L'affermazione "Pininfarina presentò la solita Peugeot con marchio Alfa" è una cattiveria gratuita. Anzitutto son le Peugeot ad essere Alfa, dato che la 405 nasce in Pininfarina DOPO la 164 (che già prima era 154 cioè la media che avrebbe dovuto sostituire Giulietta secondo le idee di Fumia, e che fu riscalata per diventare ammiraglia) da ALTRE MANI in Pininfarina, le quali si ispirarono a quel che stava facendo Fumia per Alfa, e dato che la 605 cosi com'è nata viene da Peugeot che FORSE si è ispirata in pelino a quanto aveva visto da qualche parte, perchè come ho spiegato nel topic della 605, l'ammiraglia che aveva proposto Pinin ai francesi non era affatto una copia della 164. Eppoi perchè se la proposta Pinin che cita WDS è la 434 che Fumia ha mostrato nel suo libro, sono il primo a dire che non era al top quanto la 164 ma non vedo cosa avesse di "Peugeot".

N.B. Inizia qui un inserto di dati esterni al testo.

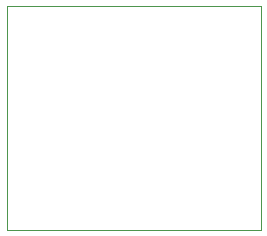
<source format=gbr>
%TF.GenerationSoftware,KiCad,Pcbnew,9.0.1*%
%TF.CreationDate,2025-04-08T23:45:03+08:00*%
%TF.ProjectId,HallConnector,48616c6c-436f-46e6-9e65-63746f722e6b,rev?*%
%TF.SameCoordinates,Original*%
%TF.FileFunction,Profile,NP*%
%FSLAX46Y46*%
G04 Gerber Fmt 4.6, Leading zero omitted, Abs format (unit mm)*
G04 Created by KiCad (PCBNEW 9.0.1) date 2025-04-08 23:45:03*
%MOMM*%
%LPD*%
G01*
G04 APERTURE LIST*
%TA.AperFunction,Profile*%
%ADD10C,0.050000*%
%TD*%
G04 APERTURE END LIST*
D10*
X141000000Y-51000000D02*
X119500000Y-51000000D01*
X141000000Y-70000000D02*
X141000000Y-51000000D01*
X119500000Y-70000000D02*
X141000000Y-70000000D01*
X119500000Y-51000000D02*
X119500000Y-70000000D01*
M02*

</source>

Inoltre, come già detto per la 166, se sei responsabile del design di una Casa per un certo periodo, ti prendi i giudizi per tutto quanto è nato in quel periodo, che l'abbia fatto tu o meno. Non è che puoi dire "la mia 156" quando l'auto è stata un successo, e poi "la morta 146" quando si è rivelata una vettura stilisticamente poco apprezzata, o "il cesso di 155" perchè l'ha scelta la dirigenza. Se la dirigenza ha colpe per aver scelto la 155, allora ha anche i meriti di aver scelto la tua 156. 145 e 146 nascono insieme, sotto la stessa direzione, dopo che il Canta ha chiesto di diversificare 3 e 5 porte come stavano facendo in Fiat con le future Bravo & Brava. Al lancio escono decine di bozzetti riguardo tutti i temi tipici di 145, che la mostrano come grande idea di WDS con il finestrino anteriore a scalino (nato dalla mente di Cressoni per la Cinquecento e poi cassato) e la plancia scavata davanti al passeggero (grazie alla quale abbiamo avuto un enorme spazio che quasi nessuno ha mai utilizzato, a meno che di voler fare la bicicletta con le gambe, ed in cambio un cassetto portaoggetti in cui ci stavano giusto i preservativi), per la 5 porte un paio di schizzi buttati lì senza troppa enfasi. Oggi la prima rimane una delle grandi idee di WDS, la seconda una boiata della dirigenza.
Boiata che l'hanno costretto a fare, con il fucile puntato, cancellando qualche altra sua meravigliosa idea? Beh, la sua idea iniziale era di fare la 145 a 3 e a 5 porte, e la 5 porte riprendeva in pieno il carry over della Tipo. Stesse identiche portiere. Una Tipo con il muso Alfa e un posteriore differente. Come quel cesso di 155 nei confronti della Tempra. Tutte vetture imposte da una dirigenza taccagna che imponeva l'utilizzo di una scocca comune? Certo. Però non è che la 145 che ha avuto più successo è una tua GRANDE IDEA e la sorella una porcheria di cui non hai colpe.
Presentiamo la 164 Super e diciamo che abbiamo ideato questo e quello per rinnovare la sua immagine, e poi viene fuori che le abbiamo messo addosso i paraurti ed i fascioni che Fumia aveva proposto sulle coupè e cabriolet che non sono venute alla luce? Va tutto benissimo, perchè alla fine il mondo del car design è questo. C'è un risultato finale e quando hai la possibilità di andare a ritroso a scoprire i dietro le quinte, trovi che c'è tanta fuffa che gira. Nessuno escluso. Però c'è chi ci vive bene sapendo come funziona la faccenda, si muove con rispetto e silenzio perchè sa che ognuno ha i suoi scheletri nell'armadio. E poi c'è chi fa la star, spara alto e di conseguenza si prende le sue bordate.